Position in chronology
Lippmann Coll 166
About this tablet
This is a small administrative account from Adab (modern Bismaya) in southern Iraq, dating to the Akkadian (Sargonic) period, roughly the 23rd century BCE. It records quantities of garlic or onions issued to a series of named individuals — several identified as scribes or accountants — with a final total and a note that the whole batch was formally booked out as an expenditure in a given month. Texts like this are the routine bookkeeping of a large institutional household (temple or palace), tracking foodstuffs moving out to officials and staff.
Plain-language summary by the engine — meant as a doorway into the literal translation below.

[Pose landmark coordinates]
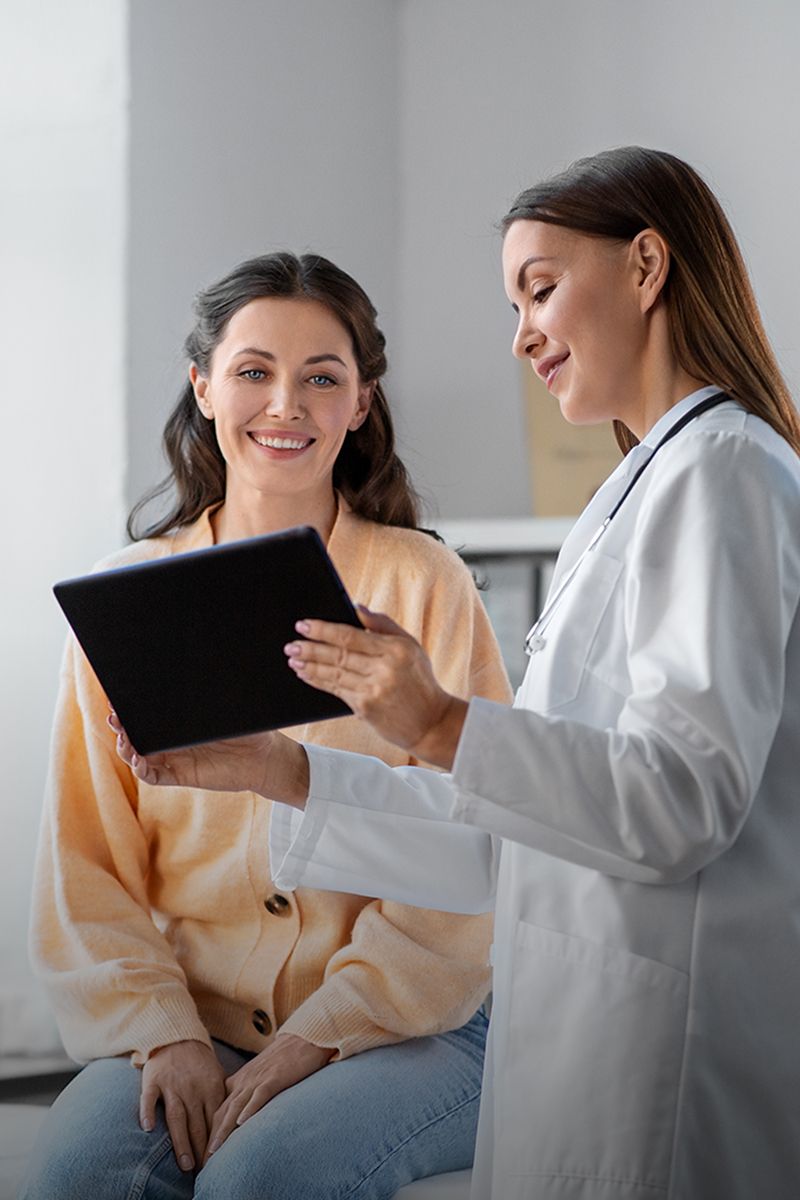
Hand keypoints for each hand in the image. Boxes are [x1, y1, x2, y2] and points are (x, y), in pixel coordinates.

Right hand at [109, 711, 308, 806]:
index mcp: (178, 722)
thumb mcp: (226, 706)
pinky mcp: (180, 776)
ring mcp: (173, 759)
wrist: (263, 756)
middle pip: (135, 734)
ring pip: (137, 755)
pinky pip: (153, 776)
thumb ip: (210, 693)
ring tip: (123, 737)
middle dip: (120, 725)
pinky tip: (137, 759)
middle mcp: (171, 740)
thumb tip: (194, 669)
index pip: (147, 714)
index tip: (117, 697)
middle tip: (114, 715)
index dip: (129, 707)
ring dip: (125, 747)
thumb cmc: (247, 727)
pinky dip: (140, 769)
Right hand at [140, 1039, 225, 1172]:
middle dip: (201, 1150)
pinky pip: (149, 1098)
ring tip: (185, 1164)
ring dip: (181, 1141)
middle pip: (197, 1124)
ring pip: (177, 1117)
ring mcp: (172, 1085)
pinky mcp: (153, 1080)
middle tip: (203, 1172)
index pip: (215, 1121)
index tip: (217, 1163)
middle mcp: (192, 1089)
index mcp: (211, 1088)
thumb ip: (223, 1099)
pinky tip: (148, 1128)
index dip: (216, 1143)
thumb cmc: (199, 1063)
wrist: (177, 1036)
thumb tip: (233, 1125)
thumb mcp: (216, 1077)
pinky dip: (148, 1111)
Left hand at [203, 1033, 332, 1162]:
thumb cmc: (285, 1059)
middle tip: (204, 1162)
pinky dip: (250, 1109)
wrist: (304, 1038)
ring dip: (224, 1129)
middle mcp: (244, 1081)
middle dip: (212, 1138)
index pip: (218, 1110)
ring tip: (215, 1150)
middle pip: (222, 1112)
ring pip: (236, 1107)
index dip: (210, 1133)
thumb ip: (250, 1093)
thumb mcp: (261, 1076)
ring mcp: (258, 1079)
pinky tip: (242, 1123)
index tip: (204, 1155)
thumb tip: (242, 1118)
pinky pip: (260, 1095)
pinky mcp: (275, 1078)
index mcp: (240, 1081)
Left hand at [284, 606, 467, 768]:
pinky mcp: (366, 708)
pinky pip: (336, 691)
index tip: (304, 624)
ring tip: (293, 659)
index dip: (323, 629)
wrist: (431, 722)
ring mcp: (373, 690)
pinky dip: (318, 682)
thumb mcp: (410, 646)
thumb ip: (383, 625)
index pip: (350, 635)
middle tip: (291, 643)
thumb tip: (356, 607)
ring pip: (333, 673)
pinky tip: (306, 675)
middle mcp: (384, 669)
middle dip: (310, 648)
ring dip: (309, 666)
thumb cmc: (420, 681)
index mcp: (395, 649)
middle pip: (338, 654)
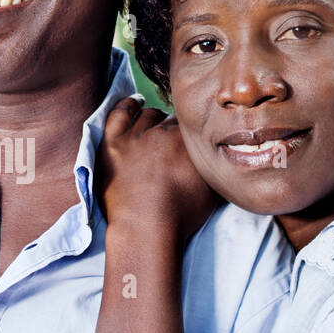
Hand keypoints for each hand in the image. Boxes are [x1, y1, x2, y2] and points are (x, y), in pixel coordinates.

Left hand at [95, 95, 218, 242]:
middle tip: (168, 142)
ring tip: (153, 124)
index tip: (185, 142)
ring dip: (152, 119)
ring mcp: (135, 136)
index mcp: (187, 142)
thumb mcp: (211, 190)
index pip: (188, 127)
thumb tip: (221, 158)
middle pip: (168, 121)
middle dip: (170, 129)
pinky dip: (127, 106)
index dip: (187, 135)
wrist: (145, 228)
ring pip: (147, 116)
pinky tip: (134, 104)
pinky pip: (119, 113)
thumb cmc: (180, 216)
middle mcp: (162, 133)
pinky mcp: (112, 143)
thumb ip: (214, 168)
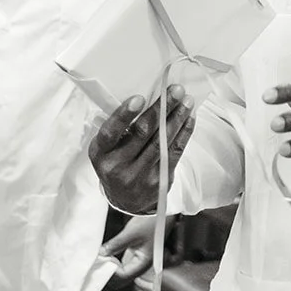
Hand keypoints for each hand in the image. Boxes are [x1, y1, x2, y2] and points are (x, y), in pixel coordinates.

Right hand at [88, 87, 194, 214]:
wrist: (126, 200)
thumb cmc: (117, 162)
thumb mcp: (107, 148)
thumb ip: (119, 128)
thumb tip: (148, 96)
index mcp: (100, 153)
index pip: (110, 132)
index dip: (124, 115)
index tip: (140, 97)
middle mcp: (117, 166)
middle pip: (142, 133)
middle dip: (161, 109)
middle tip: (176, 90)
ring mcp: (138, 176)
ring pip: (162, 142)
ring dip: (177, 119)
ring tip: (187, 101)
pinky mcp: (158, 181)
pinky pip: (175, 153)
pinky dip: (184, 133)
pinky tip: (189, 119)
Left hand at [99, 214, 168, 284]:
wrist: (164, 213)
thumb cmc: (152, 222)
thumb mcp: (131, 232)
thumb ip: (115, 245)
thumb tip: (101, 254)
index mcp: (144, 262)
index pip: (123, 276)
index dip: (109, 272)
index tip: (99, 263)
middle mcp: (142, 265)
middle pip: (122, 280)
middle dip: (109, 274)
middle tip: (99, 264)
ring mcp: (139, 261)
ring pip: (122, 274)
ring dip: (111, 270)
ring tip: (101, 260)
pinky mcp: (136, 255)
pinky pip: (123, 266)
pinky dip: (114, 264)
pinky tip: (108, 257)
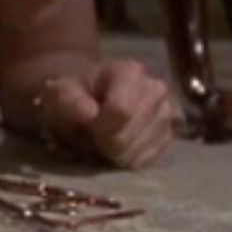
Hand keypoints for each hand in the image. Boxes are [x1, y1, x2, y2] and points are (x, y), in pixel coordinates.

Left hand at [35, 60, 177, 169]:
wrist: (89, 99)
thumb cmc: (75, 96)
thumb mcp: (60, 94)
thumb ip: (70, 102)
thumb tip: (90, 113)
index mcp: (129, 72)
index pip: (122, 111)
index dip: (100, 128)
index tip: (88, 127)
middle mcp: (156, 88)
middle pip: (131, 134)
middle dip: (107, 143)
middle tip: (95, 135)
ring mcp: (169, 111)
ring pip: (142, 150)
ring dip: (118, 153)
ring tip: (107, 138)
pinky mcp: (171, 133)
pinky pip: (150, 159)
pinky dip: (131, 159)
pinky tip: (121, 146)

## INSTRUCTIONS
a: Rewrite the tablet description starting with "Position in chronology" and going on through "literal translation below.", replacing "garlic" with "leeks".
b: Carry on the description of the Adab tablet from where it stops.

## RESPONSES BY TASK
a:
Position in chronology
Lippmann Coll 166
About this tablet
This is a small administrative account from Adab (modern Bismaya) in southern Iraq, dating to the Akkadian (Sargonic) period, roughly the 23rd century BCE. It records quantities of leeks or onions issued to a series of named individuals — several identified as scribes or accountants — with a final total and a note that the whole batch was formally booked out as an expenditure in a given month. Texts like this are the routine bookkeeping of a large institutional household (temple or palace), tracking foodstuffs moving out to officials and staff.
Plain-language summary by the engine — meant as a doorway into the literal translation below.

b:
Written in modern English
This tablet is a monthly expense report for garlic or onions issued from a storehouse at Adab. Twenty units went to Ur-Usu the scribe, ten to Ur-mah, five to Ur-Enlil, six to Dada, and an unknown amount to a group called 'Ebabbar,' who are noted as the accountants in charge of the records. Another thirteen units went to Adda, another scribe, apparently handed over to the group named just before. Adding it all up, the total comes to 54 units of garlic, and the scribe notes that this whole amount has been formally written off the books as spent. The transaction is dated to the harvest month.
A modern paraphrase of the literal translation — same content, contemporary voice.
Translation — our engine
Our engine20 (units) garlic/onions — Ur-Usu, the scribe. 10 — Ur-mah. 5 — Ur-Enlil. 6 — Dada. [n] — Ebabbar — they are the registrars (sa12-du5). 13 — Adda, the scribe — given to them(?). Total: 54 (units) garlic. Garlic — it is a disbursement (booked-out expenditure). Month: 'Grain-harvest.'
Our translation engine — Sonnet 5. Reads the photo, translates the cuneiform, and writes a plain-language interpretation. See methodology for limits.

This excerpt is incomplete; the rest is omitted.